Ayni also extends beyond the human community to include the Earth and everything living upon it. So involved is the Quechua people’s relationship with the earth that they regard it as a being that must be nourished and protected. They call the earth Pachamama, meaning literally, Mother Earth. Before drinking chicha, the traditional corn-based alcoholic beverage, they spill a few drops on the earth as an offering to Pachamama. They also offer her small portions of food before they eat. Willka T’ika honors this ancient way of the Andes in every aspect of its operations, from organic gardening methods to sustainable construction and water use, and from staff members working together to the quality of care and attention extended to guests.
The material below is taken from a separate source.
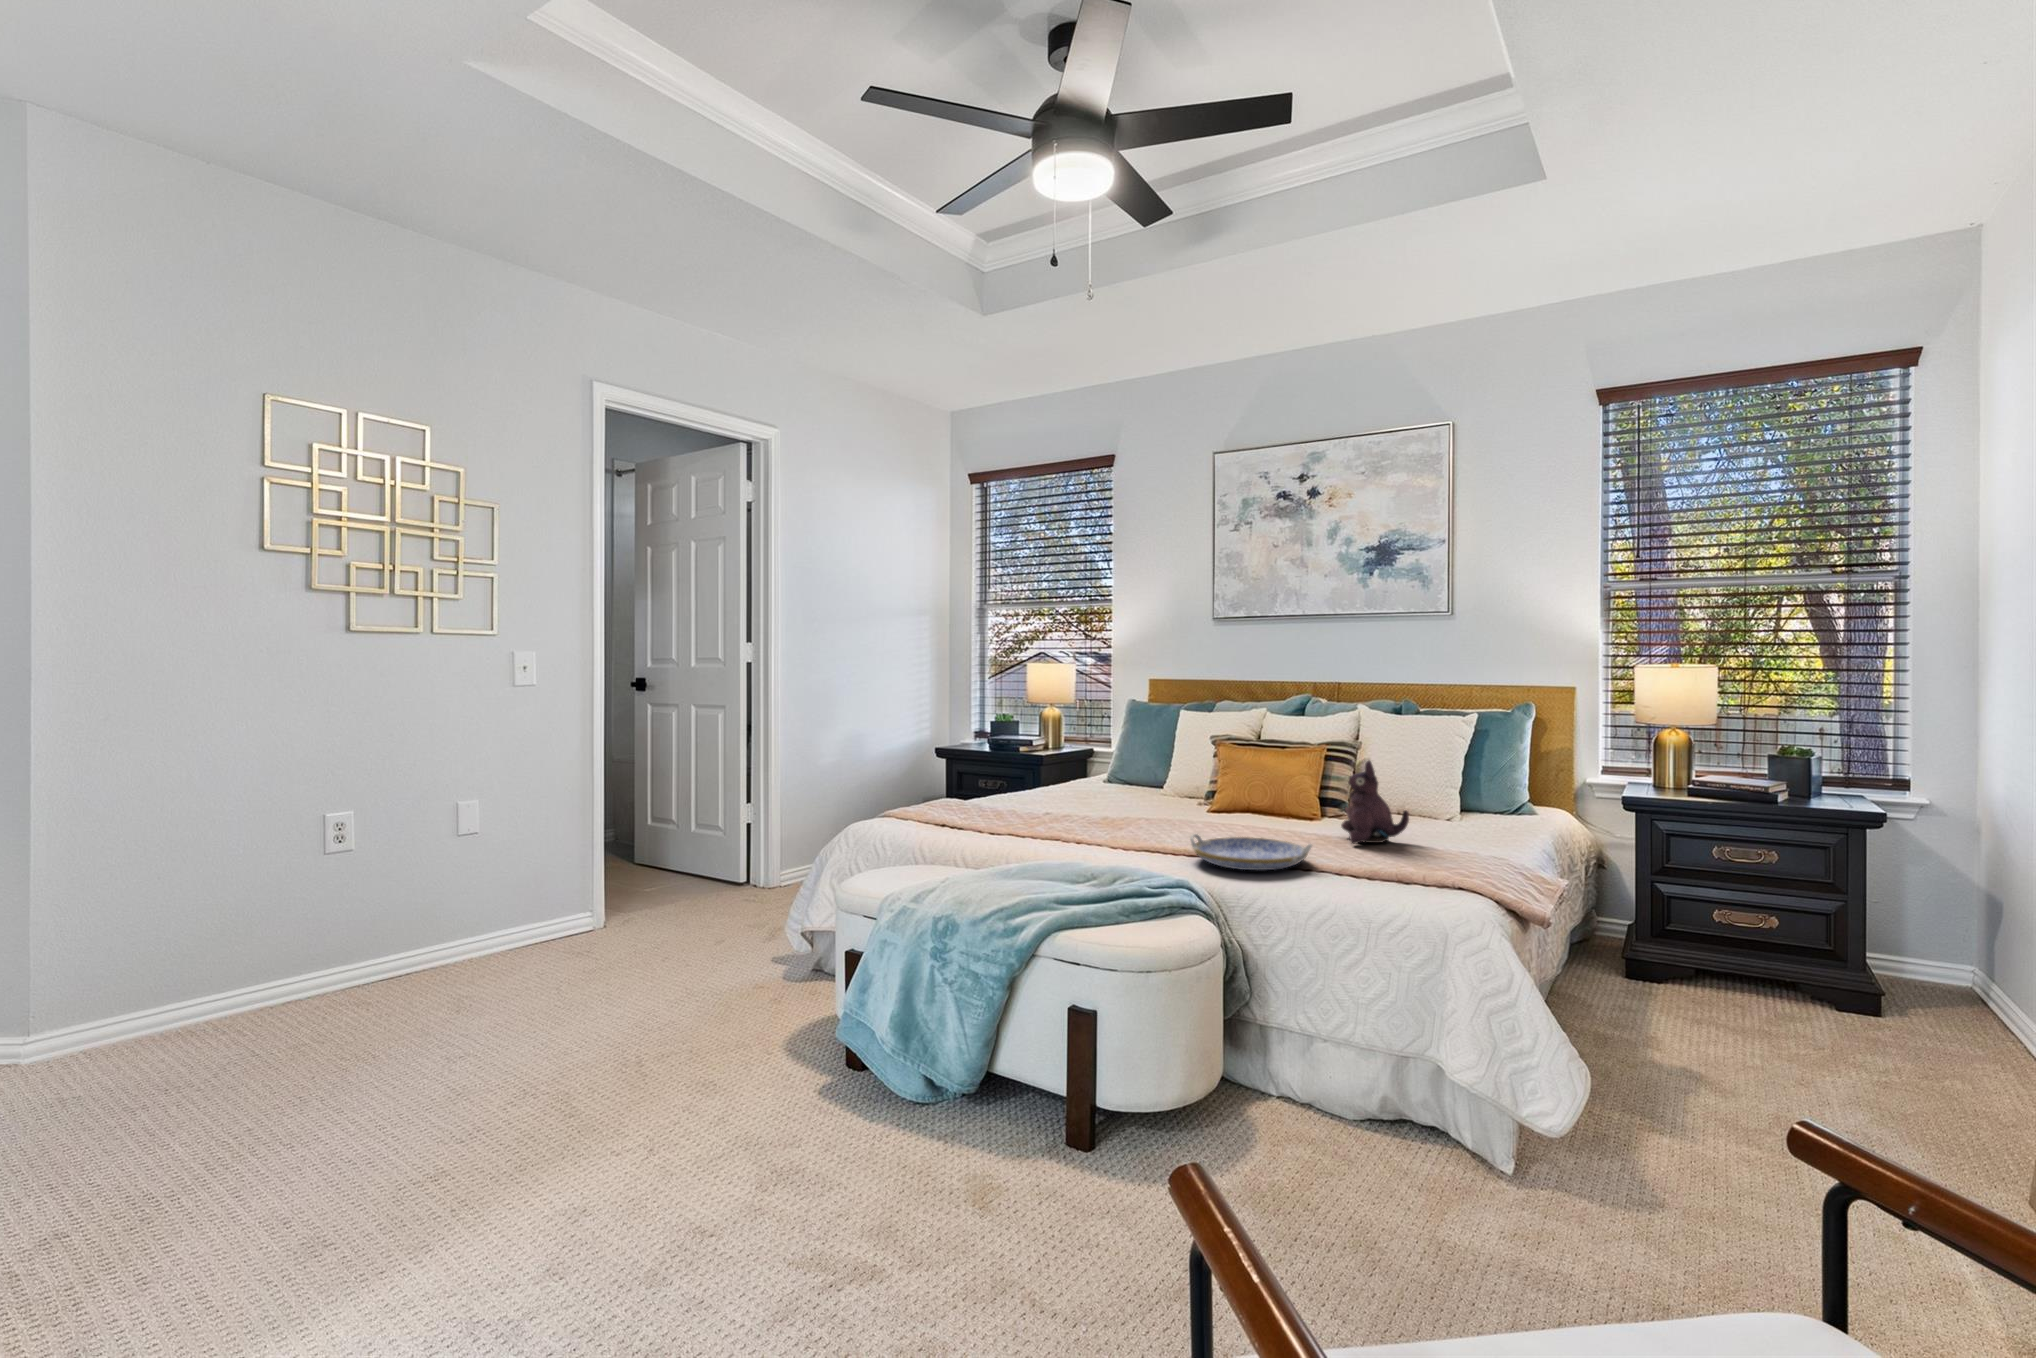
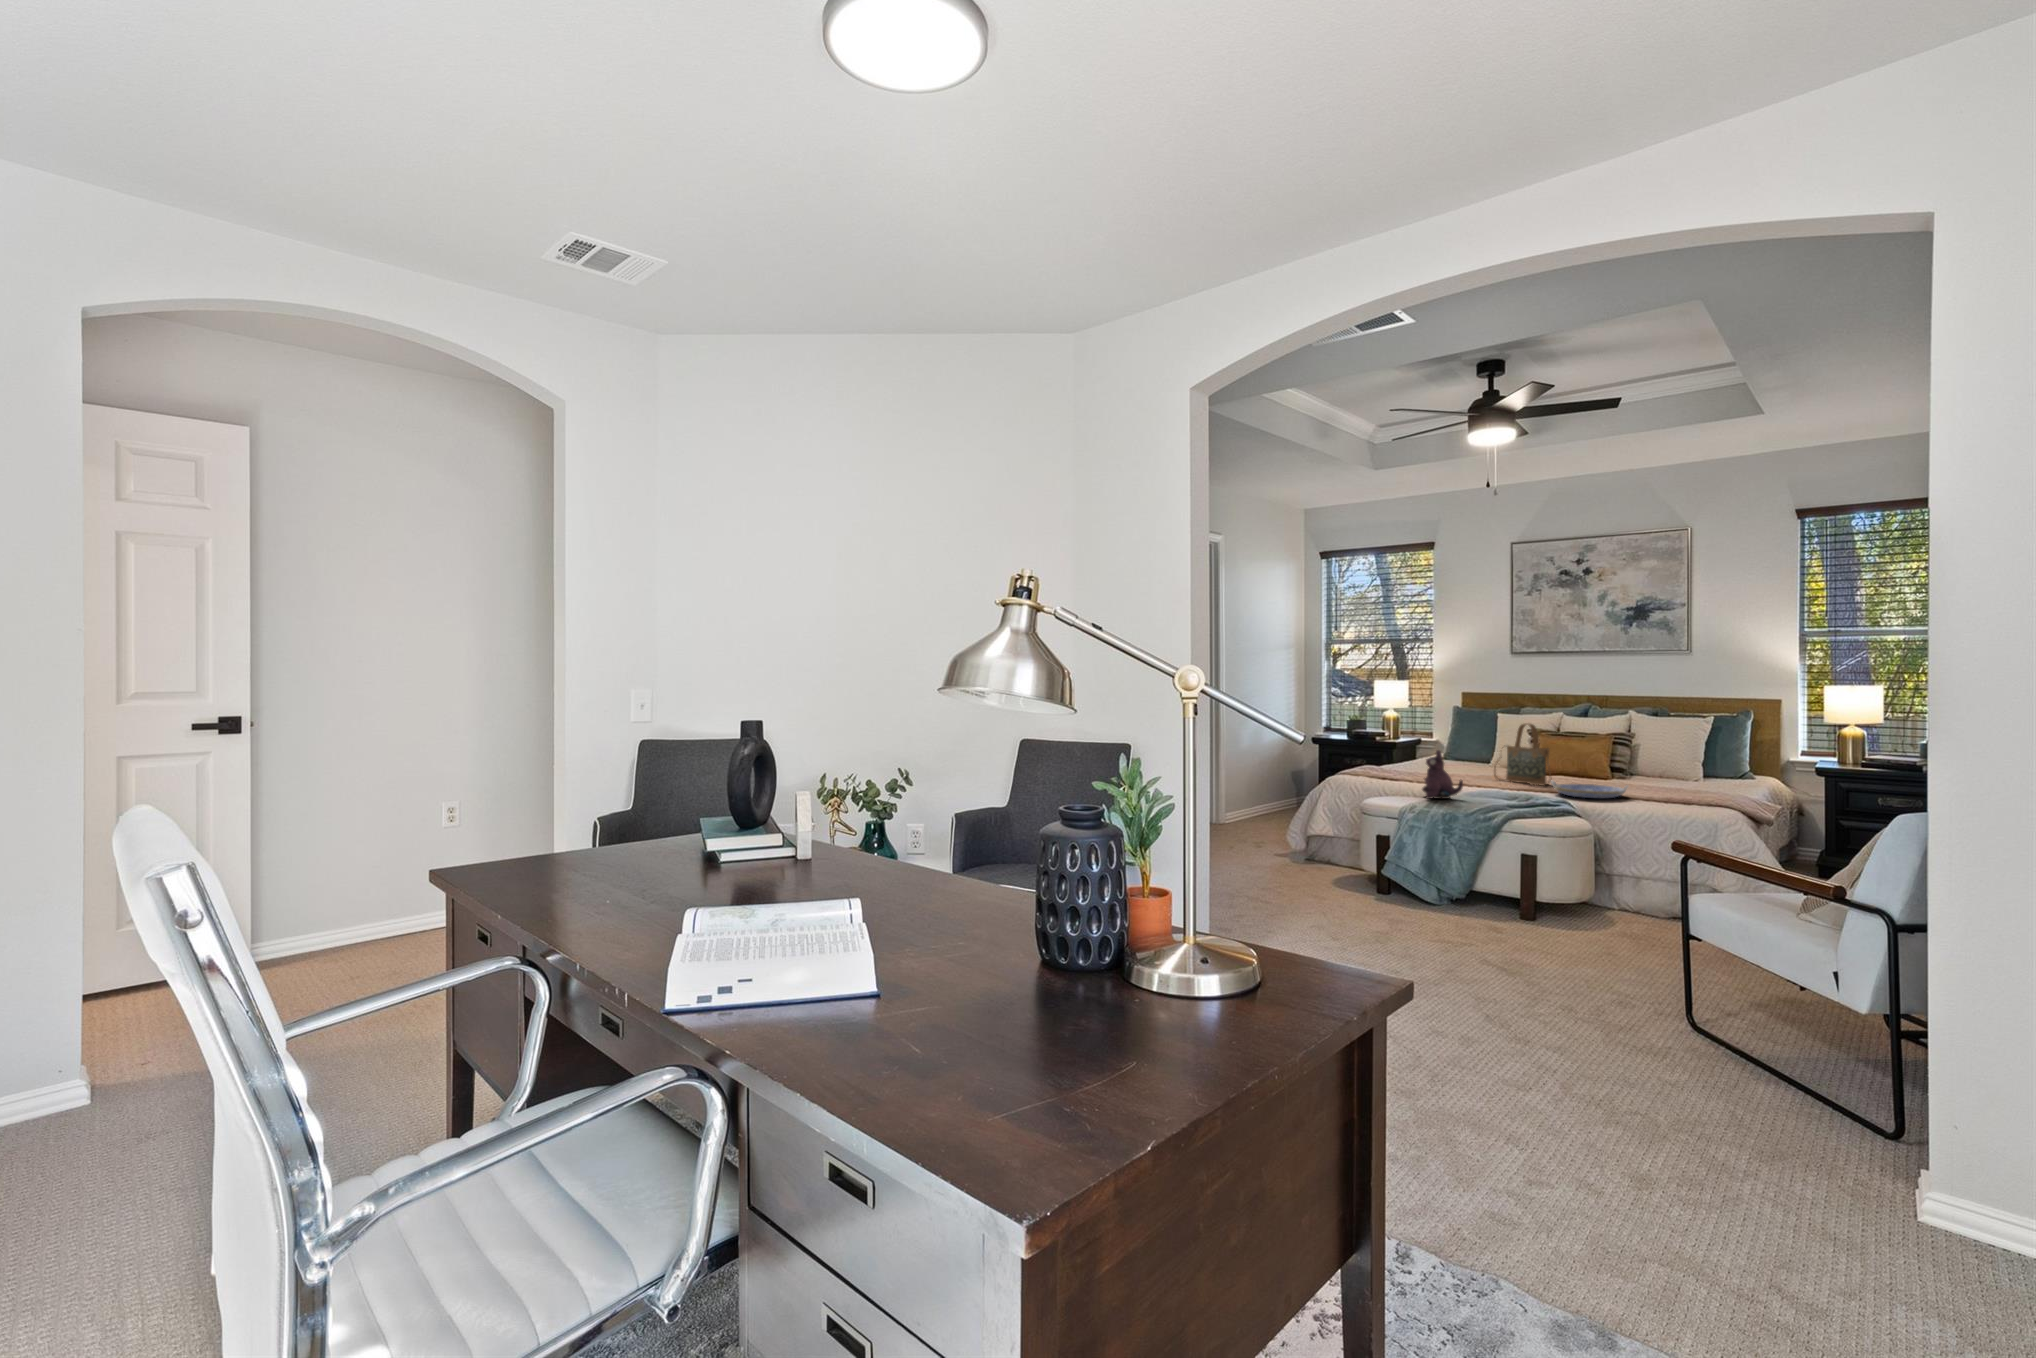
handbag: none [1133,730,1212,838] -> present [1494,723,1551,786]
plush toy: present [1341,761,1409,844] -> present [1422,750,1463,799]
As we learn from our Quechua neighbors, we freely share practices of sustainability with the local community as well. Quechua staff members are taught how to create a chemical-free environment and grow food organically. Staff gardeners take home seeds from Willka T’ika’s flowers and vegetables to plant on their own farms, and their spouses sell the flowers and produce in local markets.

Machu Picchu Mascarilla

Addressing the Challenges on COVID-19

  • Food security: Our organic farming practices produce more resilient crops and enhance food security and sustainability in times of a quarantine. The communities that Willka T’ika trains in organic farming are more self-sufficient and have better health, making them less vulnerable to infections.
  • Water sanitation: Willka T’ika’s water filtration system and garden watering practices positively impact groundwater and help reducing contamination of the soil and river. This in turn improves the health and immune systems of local communities.
  • Employment: Willka T’ika continues to fully support all 19 staff members; While the hotel was empty, we created alternative such as the production of essential oils from the produce of Willka T’ika’s gardens.
  • Education: Through the Willka T’ika Children’s Fund, we support education of Quechua children from rural areas. We are currently expanding our investments in internet access in order to ensure continued (virtual) education despite a quarantine that has left these children even more isolated. We also support local reforestation efforts planting queuña, molle, tara and huaranhuay trees.